Dan Berk & Robert Olsen talk about ‘Body’
Mark Bartlett caught up with writer/director duo, Dan Berk and Robert Olson ahead of the 2015 FrightFest premiere of their tense, home invasion with a twist thriller BODY. It stars LARRY FESSENDEN (Stake Land, You’re Next, Birth of the Living Dead), HELEN RODGERS , ALEXANDRA TURSHEN, LAUREN MOLINA
Holly, Cali, and Mel are friends all home for the holidays. Convinced by the alpha of the group, the ladies pay visit to a mansion that they’ve been convinced belongs to her uncle. They proceed to party in the house, drinking, dancing, playing games and having a (seemingly innocent) great festive time. The situation quickly escalates when the groundskeeper enters the house to confront the trespassing girls.
Some SPOILERS follow. BODY is available on DVD and VOD now.
C-UF: Hi Dan and Robert, I really enjoyed the movie and was on the edge of my seat throughout. It really got me thinking about the nature of justice and the various moral grey areas presented in your film. What was the inspiration for the premise?
Dan and Robert: There was no singular “eureka” moment. The premise came together slowly over time. We knew we wanted to make a (largely) single location film, so we started to toss ideas back and forth. We played out a whole slew of horror/thriller scenarios and we always wound up liking the ones that featured more of a psychological conundrum rather than the straight up slashers. It wasn’t until we had the premise hammered out that we started to talk about what themes we wanted to explore. We decided we wanted to give our characters difficult decisions to make, rather than just have them be reactive to their circumstances. We hope that when people see the film, they have a bit of hesitation thinking about what they would do in that situation.
C-UF: I felt such empathy for Larry Fessenden’s character and really enjoyed his performance.
Helen, Alexandra and Lauren are fantastic in this movie, and do so much to sell their friendship early on. It looks like the three of them really built a rapport during filming. Were any of these scenes improvised or was everything tightly scripted?
Dan and Robert: The only scene that was largely improv was the seawall scene where they have their Christmas sing along.

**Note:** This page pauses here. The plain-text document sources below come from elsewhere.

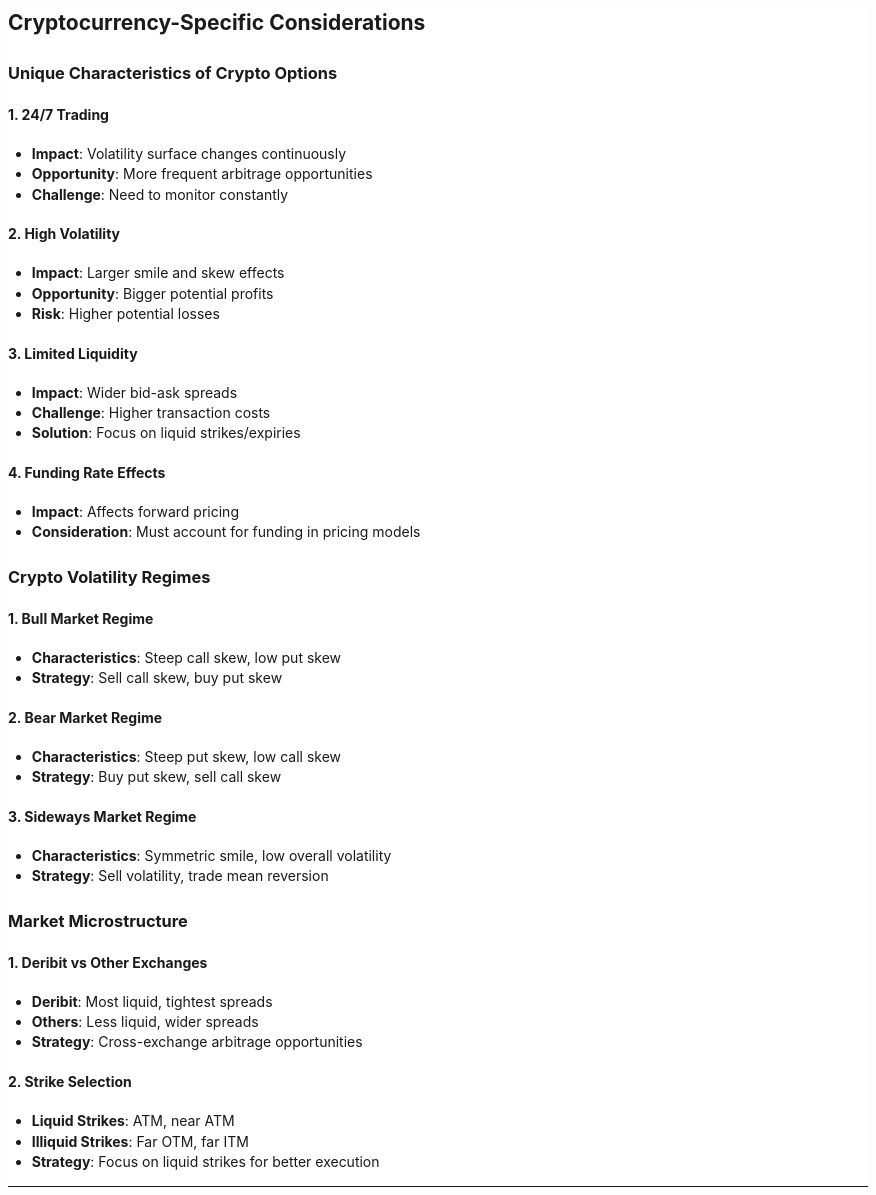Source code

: ## Cryptocurrency-Specific Considerations

### Unique Characteristics of Crypto Options

#### 1. **24/7 Trading**
- **Impact**: Volatility surface changes continuously
- **Opportunity**: More frequent arbitrage opportunities
- **Challenge**: Need to monitor constantly

#### 2. **High Volatility**
- **Impact**: Larger smile and skew effects
- **Opportunity**: Bigger potential profits
- **Risk**: Higher potential losses

#### 3. **Limited Liquidity**
- **Impact**: Wider bid-ask spreads
- **Challenge**: Higher transaction costs
- **Solution**: Focus on liquid strikes/expiries

#### 4. **Funding Rate Effects**
- **Impact**: Affects forward pricing
- **Consideration**: Must account for funding in pricing models

### Crypto Volatility Regimes

#### 1. **Bull Market Regime**
- **Characteristics**: Steep call skew, low put skew
- **Strategy**: Sell call skew, buy put skew

#### 2. **Bear Market Regime**
- **Characteristics**: Steep put skew, low call skew
- **Strategy**: Buy put skew, sell call skew

#### 3. **Sideways Market Regime**
- **Characteristics**: Symmetric smile, low overall volatility
- **Strategy**: Sell volatility, trade mean reversion

### Market Microstructure

#### 1. **Deribit vs Other Exchanges**
- **Deribit**: Most liquid, tightest spreads
- **Others**: Less liquid, wider spreads
- **Strategy**: Cross-exchange arbitrage opportunities

#### 2. **Strike Selection**
- **Liquid Strikes**: ATM, near ATM
- **Illiquid Strikes**: Far OTM, far ITM
- **Strategy**: Focus on liquid strikes for better execution

---
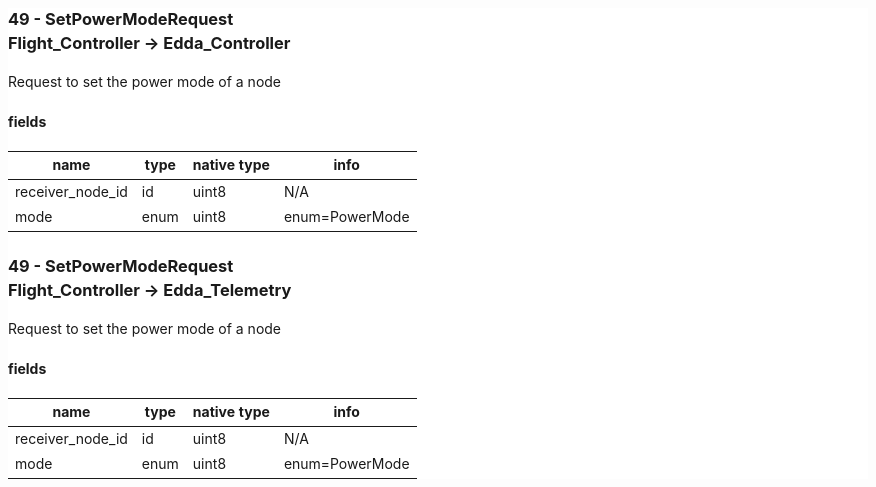 ### 49 - SetPowerModeRequest <br> Flight_Controller &rarr; Edda_Controller
Request to set the power mode of a node

#### fields
<table>
<thead>
<tr>
<th>name</th>
<th>type</th>
<th>native type</th>
<th>info</th>
</tr>
</thead>
<tbody>
<tr>
<td>receiver_node_id</td>
<td>id</td>
<td>uint8</td>
<td>N/A</td>
</tr>
<tr>
<td>mode</td>
<td>enum</td>
<td>uint8</td>
<td>enum=PowerMode</td>
</tr>
</tbody>
</table>

### 49 - SetPowerModeRequest <br> Flight_Controller &rarr; Edda_Telemetry
Request to set the power mode of a node

#### fields
<table>
<thead>
<tr>
<th>name</th>
<th>type</th>
<th>native type</th>
<th>info</th>
</tr>
</thead>
<tbody>
<tr>
<td>receiver_node_id</td>
<td>id</td>
<td>uint8</td>
<td>N/A</td>
</tr>
<tr>
<td>mode</td>
<td>enum</td>
<td>uint8</td>
<td>enum=PowerMode</td>
</tr>
</tbody>
</table>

Everything else is delivered basically as written. They’re all just such fantastic actors with incredible, naturalistic delivery. We got really lucky with the chemistry they had. It’s not something that you can just create as directors – you need great actors who genuinely enjoy playing off one another.
C-UF: I particularly enjoyed the festive setting for Body. I really got into the Yuletide mindset and it really lulled me into a false sense of security. Did anything in particular inspire the Christmas Setting?
Dan and Robert: I think your question pretty much nailed it. It’s nice to place the film temporally, but there’s also something that happens when you hear holiday music; it puts you in a certain mood. For most people (not all) it reminds you of family, food, having work/school off, etc. All things that make you feel a little warm and fuzzy. We wanted people to feel a bit shaken when the terror does unfold.
C-UF: There’s some really dark stuff in there, but rather than relying on gore or cheap shocks Body presents some pretty disturbing moral dilemmas. When writing the script did you want the audience to come away asking any particular questions of themselves in light of what they’ve just seen?
Dan and Robert: To expand on what we said a little earlier, we really wanted people to put themselves in the characters shoes. I think we all have this idea of how we would react in a life or death situation, but when something like that actually happens, people often revert to their more animal instincts. A recurring theme in the film is the idea that we have this sense of right and wrong, this conscience, but that’s something that’s learned. You build it over time. Beneath that, we all still have that animal – that part of you that only has one objective: to survive. Some people just have more control over that animal than others.
C-UF: It sort of reminded me of Peter Berg’s Very Bad Things in a way, in that the friendships are pushed to their absolute conclusions by the end. By the end the survivors have become exactly what they were resistant against at the start of their ordeal. Without incriminating yourselves, do you think you two would act differently in the same situation?
Dan and Robert: It’s tough to say. We’d probably just lay down on the floor and cry until help came. But that movie would kind of suck, wouldn’t it?
C-UF: I bet it was fun to put the characters through the wringer during the screenwriting process, as co-writers did it come together fairly smoothly or was their some healthy conflict in deciding how the third act plays out?
Dan and Robert: We definitely are known to get into some heated discussions when we’re plotting out a film. This wasn’t really one of those times. Everything seemed to flow once we had our premise and characters. If we made a change, it was because one of us had a better idea than what was written down, and we would just go with it.
Dan and Robert: We hope it goes great as well! Right now we’re casting our next feature. It’s another thriller but with some more comedic elements. We’re really excited to get on set and build on everything we learned during the making of BODY.